Bot Accounts

September Bot Tales Pt 2: Morgan Stanley Analyst Dings Online-Poker Operators on Bot Worries

Continuing on with our discussions of a couple of recent poker-bot related topics, a few days ago an investment analyst for global market giant Morgan Stanley turned some industry heads by lowering his firm’s price targets for a couple of major players in the global online-poker market, GVC Holdings (OTCPK:GMVHF), Playtech (OTC:PYTCF) and The Stars Group (TSG). According to Morgan Stanley Ed Young, who headed an analyst team’s look at these and other firms, the risks associated with the increased likelihood that automated-play accounts — in other words, bots — may well create a drag on the global online-poker economy.

Young’s comments precipitated Morgan Stanley’s target prices for London-traded GVC Holdings and PlayTech by 2% and 4%, respectively. Morgan Stanley actually updated its target price for TSG from $17 to $18 a share, but that was more to do with ongoing changes in The Stars Groups’ own portfolio of services, including a relative deemphasis on online poker.

The story within the story, though, was a foreseen rise in probable botting activity. It didn’t come, however, from the random tales of bot woe that populate poker discussion forums. Instead, the analysis was an extrapolation of another artificial-intelligence circumstance related to poker: the resounding defeat the “Pluribus” program created by Carnegie Mellon AI researchers delivered to numerous pro players earlier this year.

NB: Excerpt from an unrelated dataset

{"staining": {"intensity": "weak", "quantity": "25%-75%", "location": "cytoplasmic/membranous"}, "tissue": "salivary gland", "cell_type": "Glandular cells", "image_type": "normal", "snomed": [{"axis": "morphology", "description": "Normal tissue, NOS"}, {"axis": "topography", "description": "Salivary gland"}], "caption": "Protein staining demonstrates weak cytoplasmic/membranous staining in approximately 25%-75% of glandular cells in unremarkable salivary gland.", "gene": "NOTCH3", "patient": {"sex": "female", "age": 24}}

Though Carnegie Mellon hasn’t released the code that beat the pros (though they described the self-teaching logic in some detail), the Morgan Stanley analysts deem it as something of a Henny-Penny moment. Here’s how Seeking Alpha summarized Morgan Stanley’s take on the poker AI issue:

  • Analyst Ed Young and team note that computer scientists from Carnegie Mellon University developed an AI system that is “stronger than human professionals” in the most popular version of poker. They note the code has not been released in part because it would have a “serious impact” on the integrity of online poker as it stands. The MS analysts then give all online poker players something to think about. “The AI blueprint strategy was developed for a cloud-computing cost of just $144 in 8 days, runs on normal computers, plays twice as fast as professional players and could be adapted for any poker variant,” they warn.
  • The conclusion is that a reduced overall confidence in online poker could pose a risk to earnings streams in the future.

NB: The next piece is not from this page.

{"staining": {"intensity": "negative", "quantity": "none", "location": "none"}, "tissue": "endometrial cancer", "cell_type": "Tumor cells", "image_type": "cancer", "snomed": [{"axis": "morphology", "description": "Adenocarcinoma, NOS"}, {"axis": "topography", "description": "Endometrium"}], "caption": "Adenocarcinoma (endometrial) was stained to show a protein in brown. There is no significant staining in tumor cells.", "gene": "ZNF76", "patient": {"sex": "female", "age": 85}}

“The (re)emergence of superhuman poker bots in the online ecosystem now appears to be a matter of when, not if,” wrote Young. He also described the low cost and rapid development of Pluribus as a “major development,” implying, one would assume, that it’s only a matter of time before bots overrun every virtual table of the online game.

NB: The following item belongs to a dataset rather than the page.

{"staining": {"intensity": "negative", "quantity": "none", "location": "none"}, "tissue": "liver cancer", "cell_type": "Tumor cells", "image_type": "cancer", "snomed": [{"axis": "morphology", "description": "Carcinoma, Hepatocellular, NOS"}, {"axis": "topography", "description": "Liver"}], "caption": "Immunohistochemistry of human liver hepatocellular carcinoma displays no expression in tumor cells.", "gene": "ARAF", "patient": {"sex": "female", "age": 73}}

It is true that its hard to unring a bell. Once a programming possibility exists, there are always those that will seek to exploit a profitable opportunity. In a vacuum, that indeed spells bad news for online poker. However, it’s not quite as clean a progression as the Morgan Stanley analysis indicates.

The industry’s response, as we’ve previously stated, can be… will be… has to be to constantly increase its bot-detection efforts. There are many, many ways to detect bot-driven play, and a lot of them have nothing to do with the actual poker strategy being employed. That’s a key something that appears to be absent from the Morgan Stanley analysis.

What will need to happen is that responsible operators will need to dedicate considerably more resources to battling bots. If that translates to some nominal increases in rake to pay for the process, remember that online poker remains far more cost-friendly to most players than its live-poker alternative. Online poker will likely have to nibble at that margin a bit to properly fund the needed development.

Are more and better bots going to be the end of online poker? Of course not. Instead, they’re likely to help define the line between responsible and untrustworthy operators. The good sites and networks will understand the need to keep their offerings as clean as possible, and the not-so-good ones will simply exploit their customer bases over the shorter term. Over time, customers will recognize the difference.

All this is really nothing new. Framed properly, it’s just the latest in a long series of challenges, and it’s far from unexpected.